踏み潰した顔がひとつひとつ蘇り、無言で彼を見上げてくる。

男は足元を見ないようにして、さらに上へと登り続けた。


ある日、ふと足元が空洞になっていることに気づいた。

下には何もなかった。

自分を支えるものは、もう一つも残っていなかったのだ。


男は静かに落ちていった。

足を伸ばすと、無数の手が彼を引きずり込んでいった。


Ⅳ. 老人


老人は街の隅で「踏まない者」として知られていた。

誰も彼に近づかない。

都市のルールに背く者は危険だからだ。


だが老人の目は澄んでいた。

「上など存在しない。
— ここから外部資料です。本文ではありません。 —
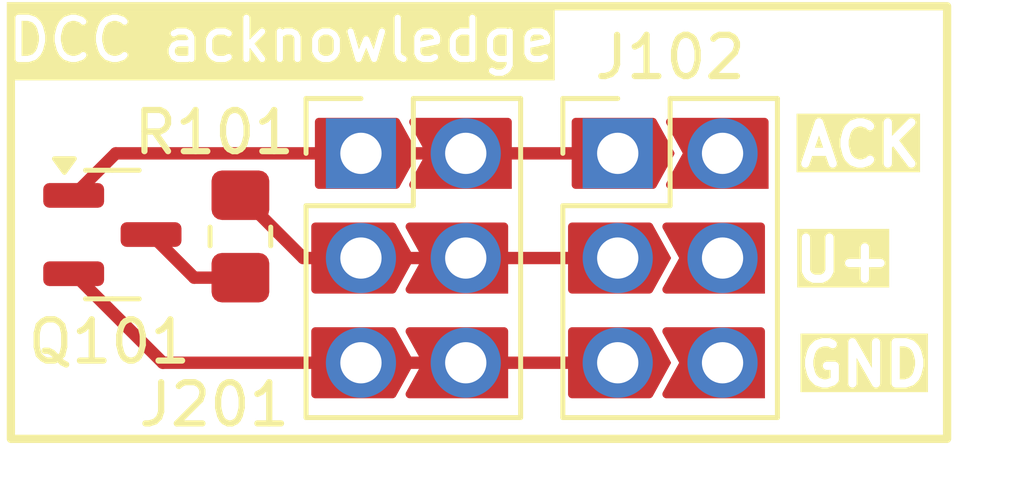
<source format=kicad_pcb>
(kicad_pcb
	(version 20240108)
	(generator "pcbnew")
	(generator_version "8.0")
	(general
		(thickness 1.6)
		(legacy_teardrops no)
	)
	(paper "A4")
	(layers
		(0 "F.Cu" signal)
		(31 "B.Cu" signal)
		(32 "B.Adhes" user "B.Adhesive")
		(33 "F.Adhes" user "F.Adhesive")
		(34 "B.Paste" user)
		(35 "F.Paste" user)
		(36 "B.SilkS" user "B.Silkscreen")
		(37 "F.SilkS" user "F.Silkscreen")
		(38 "B.Mask" user)
		(39 "F.Mask" user)
		(40 "Dwgs.User" user "User.Drawings")
		(41 "Cmts.User" user "User.Comments")
		(42 "Eco1.User" user "User.Eco1")
		(43 "Eco2.User" user "User.Eco2")
		(44 "Edge.Cuts" user)
		(45 "Margin" user)
		(46 "B.CrtYd" user "B.Courtyard")
		(47 "F.CrtYd" user "F.Courtyard")
		(48 "B.Fab" user)
		(49 "F.Fab" user)
		(50 "User.1" user)
		(51 "User.2" user)
		(52 "User.3" user)
		(53 "User.4" user)
		(54 "User.5" user)
		(55 "User.6" user)
		(56 "User.7" user)
		(57 "User.8" user)
		(58 "User.9" user)
	)
	(setup
		(pad_to_mask_clearance 0)
		(allow_soldermask_bridges_in_footprints no)
		(pcbplotparams
			(layerselection 0x00010fc_ffffffff)
			(plot_on_all_layers_selection 0x0000000_00000000)
			(disableapertmacros no)
			(usegerberextensions no)
			(usegerberattributes yes)
			(usegerberadvancedattributes yes)
			(creategerberjobfile yes)
			(dashed_line_dash_ratio 12.000000)
			(dashed_line_gap_ratio 3.000000)
			(svgprecision 4)
			(plotframeref no)
			(viasonmask no)
			(mode 1)
			(useauxorigin no)
			(hpglpennumber 1)
			(hpglpenspeed 20)
			(hpglpendiameter 15.000000)
			(pdf_front_fp_property_popups yes)
			(pdf_back_fp_property_popups yes)
			(dxfpolygonmode yes)
			(dxfimperialunits yes)
			(dxfusepcbnewfont yes)
			(psnegative no)
			(psa4output no)
			(plotreference yes)
			(plotvalue yes)
			(plotfptext yes)
			(plotinvisibletext no)
			(sketchpadsonfab no)
			(subtractmaskfromsilk no)
			(outputformat 1)
			(mirror no)
			(drillshape 1)
			(scaleselection 1)
			(outputdirectory "")
		)
	)
	(net 0 "")
	(net 1 "0")
	(net 2 "/J_DCC_ACK")
	(net 3 "/J_U+")
	(net 4 "/DCC_ACK")
	(net 5 "/GND")
	(net 6 "/U+")
	(net 7 "/rails-signal-acknowledge_dcc/U+_DROP")
	(footprint "xDuinoRail:8x50_SOT-23" (layer "F.Cu") (at 122.754 66.613))
	(footprint "Resistor_SMD:R_0805_2012Metric_Pad1.20x1.40mm_HandSolder" (layer "F.Cu") (at 125.857 66.659 90))
	(footprint "xDuinoRail:PinHeaderJP_2x03_P2.54mm_Vertical" (layer "F.Cu") (at 135.001 64.643))
	(footprint "xDuinoRail:PinHeaderJP_2x03_P2.54mm_Vertical" (layer "F.Cu") (at 128.778 64.643))
	(gr_rect
		(start 120.295001 61.074749)
		(end 142.983 71.569)
		(stroke
			(width 0.2)
			(type default)
		)
		(fill none)
		(layer "F.SilkS")
		(uuid "bbf8b04f-c153-48e1-9d8f-28c28a8ef4e9")
	)
	(gr_text "U+"
		(at 139.192 67.818 0)
		(layer "F.SilkS" knockout)
		(uuid "108044df-46ac-4f85-9241-8e362a30923b")
		(effects
			(font
				(size 1 1)
				(thickness 0.2)
				(bold yes)
			)
			(justify left bottom)
		)
	)
	(gr_text "DCC acknowledge"
		(at 120.142 62.484 0)
		(layer "F.SilkS" knockout)
		(uuid "1a57da91-2bc0-4243-8a47-5a93d3eec2aa")
		(effects
			(font
				(size 1 1)
				(thickness 0.15)
			)
			(justify left bottom)
		)
	)
	(gr_text "GND"
		(at 139.319 70.358 0)
		(layer "F.SilkS" knockout)
		(uuid "696d81f9-5101-4ec9-a78f-69a616725ac4")
		(effects
			(font
				(size 1 1)
				(thickness 0.2)
				(bold yes)
			)
			(justify left bottom)
		)
	)
	(gr_text "ACK"
		(at 139.319 65.024 0)
		(layer "F.SilkS" knockout)
		(uuid "6e3747af-796f-445c-a048-16762f283e2a")
		(effects
			(font
				(size 1 1)
				(thickness 0.2)
				(bold yes)
			)
			(justify left bottom)
		)
	)
	(segment
		(start 131.318 69.723)
		(end 128.778 69.723)
		(width 0.3)
		(layer "F.Cu")
		(net 1)
		(uuid "1d4088e0-5412-40ee-8740-37bd9feb24c4")
	)
	(segment
		(start 128.778 69.723)
		(end 123.9765 69.723)
		(width 0.3)
		(layer "F.Cu")
		(net 1)
		(uuid "218060c7-c107-4288-ac46-dd06134e4527")
	)
	(segment
		(start 131.318 69.723)
		(end 135.001 69.723)
		(width 0.3)
		(layer "F.Cu")
		(net 1)
		(uuid "6b371f7a-227d-4527-b5d6-72bb617deacd")
	)
	(segment
		(start 123.9765 69.723)
		(end 121.8165 67.563)
		(width 0.3)
		(layer "F.Cu")
		(net 1)
		(uuid "e68d2c34-3e19-4cca-98ce-af9407d302bd")
	)
	(segment
		(start 128.778 64.643)
		(end 122.8365 64.643)
		(width 0.3)
		(layer "F.Cu")
		(net 2)
		(uuid "1e23a969-6dca-4e12-9308-10b3187344ad")
	)
	(segment
		(start 131.318 64.643)
		(end 135.001 64.643)
		(width 0.3)
		(layer "F.Cu")
		(net 2)
		(uuid "be050be0-3054-4ba8-b42e-86434ce97368")
	)
	(segment
		(start 131.318 64.643)
		(end 128.778 64.643)
		(width 0.3)
		(layer "F.Cu")
		(net 2)
		(uuid "dac16a9b-6c32-47ea-a139-187b7c2b73c7")
	)
	(segment
		(start 122.8365 64.643)
		(end 121.8165 65.663)
		(width 0.3)
		(layer "F.Cu")
		(net 2)
		(uuid "fd26be67-e10e-41a2-9a9e-71dd0569578d")
	)
	(segment
		(start 128.778 67.183)
		(end 127.381 67.183)
		(width 0.3)
		(layer "F.Cu")
		(net 3)
		(uuid "26e600e8-6988-4217-8e7e-dd1c1d0acad7")
	)
	(segment
		(start 131.318 67.183)
		(end 135.001 67.183)
		(width 0.3)
		(layer "F.Cu")
		(net 3)
		(uuid "2731428a-3f90-4a72-a6cf-73b2b11601e2")
	)
	(segment
		(start 131.318 67.183)
		(end 128.778 67.183)
		(width 0.3)
		(layer "F.Cu")
		(net 3)
		(uuid "2cfce366-3fec-49a4-ad22-0fffe94a3ed4")
	)
	(segment
		(start 127.381 67.183)
		(end 125.857 65.659)
		(width 0.3)
		(layer "F.Cu")
		(net 3)
		(uuid "479e7d4e-05fd-4e64-91c4-1cd2abdda2d0")
	)
	(segment
		(start 124.7375 67.659)
		(end 123.6915 66.613)
		(width 0.3)
		(layer "F.Cu")
		(net 7)
		(uuid "702789d8-52c5-40ef-84ec-c36496418571")
	)
	(segment
		(start 125.857 67.659)
		(end 124.7375 67.659)
		(width 0.3)
		(layer "F.Cu")
		(net 7)
		(uuid "abf9e35b-b086-411d-a3af-62df870c97a4")
	)
)

</source>
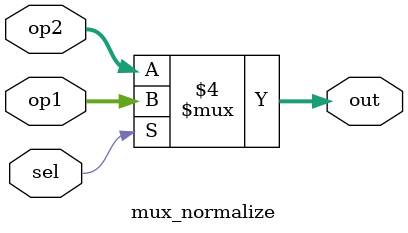
<source format=v>
`timescale 1ns / 1ps


module mux_normalize(op1,op2,sel,out);
input [47:0]op1,op2;
input sel;
output reg [47:0]out;
always@(sel or op1 or op2)
begin
if(sel==1)
out=op1;
else
out=op2;
end
endmodule

</source>
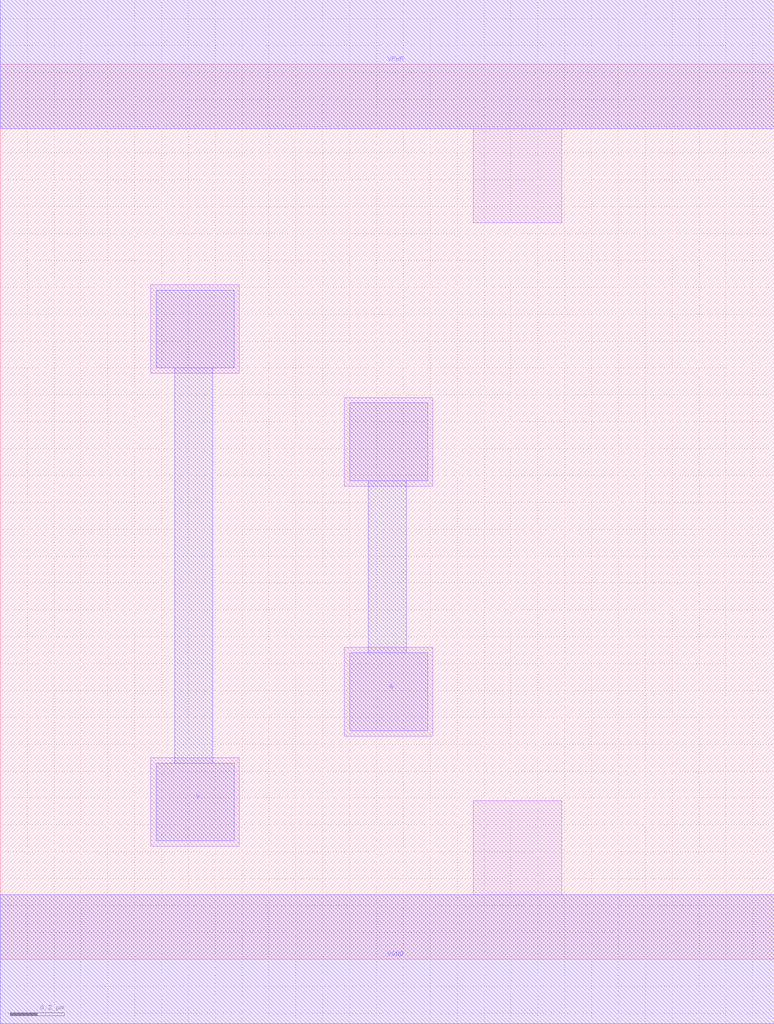
<source format=lef>
VERSION 5.7 ;
  NOWIREEXTENSIONATPIN ON ;
  DIVIDERCHAR "/" ;
  BUSBITCHARS "[]" ;
MACRO INVX2
  CLASS CORE ;
  FOREIGN INVX2 ;
  ORIGIN 0.000 0.000 ;
  SIZE 2.880 BY 3.330 ;
  SYMMETRY X Y R90 ;
  SITE unit ;
  PIN VPWR
    DIRECTION INOUT ;
    USE POWER ;
    SHAPE ABUTMENT ;
    PORT
      LAYER met1 ;
        RECT 0.000 3.090 2.880 3.570 ;
    END
  END VPWR
  PIN VGND
    DIRECTION INOUT ;
    USE GROUND ;
    SHAPE ABUTMENT ;
    PORT
      LAYER met1 ;
        RECT 0.000 -0.240 2.880 0.240 ;
    END
  END VGND
  PIN Y
    DIRECTION INOUT ;
    USE SIGNAL ;
    SHAPE ABUTMENT ;
    PORT
      LAYER met1 ;
        RECT 0.580 2.200 0.870 2.490 ;
        RECT 0.650 0.730 0.790 2.200 ;
        RECT 0.580 0.440 0.870 0.730 ;
    END
  END Y
  PIN A
    DIRECTION INOUT ;
    USE SIGNAL ;
    SHAPE ABUTMENT ;
    PORT
      LAYER met1 ;
        RECT 1.300 1.780 1.590 2.070 ;
        RECT 1.370 1.140 1.510 1.780 ;
        RECT 1.300 0.850 1.590 1.140 ;
    END
  END A
  OBS
      LAYER li1 ;
        RECT 0.000 3.090 2.880 3.570 ;
        RECT 1.760 2.740 2.090 3.090 ;
        RECT 0.560 2.180 0.890 2.510 ;
        RECT 1.280 1.760 1.610 2.090 ;
        RECT 1.280 0.830 1.610 1.160 ;
        RECT 0.560 0.420 0.890 0.750 ;
        RECT 1.760 0.240 2.090 0.590 ;
        RECT 0.000 -0.240 2.880 0.240 ;
  END
END INVX2
END LIBRARY


</source>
あるのは“下に沈む自分”だけだ」

そう繰り返す彼を、若者たちは狂人扱いした。


ある夜、少年が老人を訪ねた。

「どうして踏まないんですか」

老人は笑った。

「踏めば踏むほど、自分自身を潰すことになるからだよ」


翌朝、老人は姿を消した。

代わりに都市全体に、不気味な沈黙が広がった。


Ⅴ. 都市


都市そのものが呼吸を始めていた。

踏み合う足音は鼓動のように鳴り響き、

引きずり込む手は血管のように脈動し、

顔でできた壁は呻き声を上げていた。


少年はそれを見上げ、悟った。

都市とは巨大な「踏み台」そのものなのだ。

誰かを踏み続ける限り、この街は成長を続ける。

だが、それはどこまで積み上がるのだろうか。


空を突き抜け、星を押しのけ、宇宙の外側に達したとき、

踏み台都市は何を支え、誰を踏むのだろうか。


少年の足元で、地面が震えた。

次の瞬間、都市全体が、誰かに足をつかまれているように沈み始めた。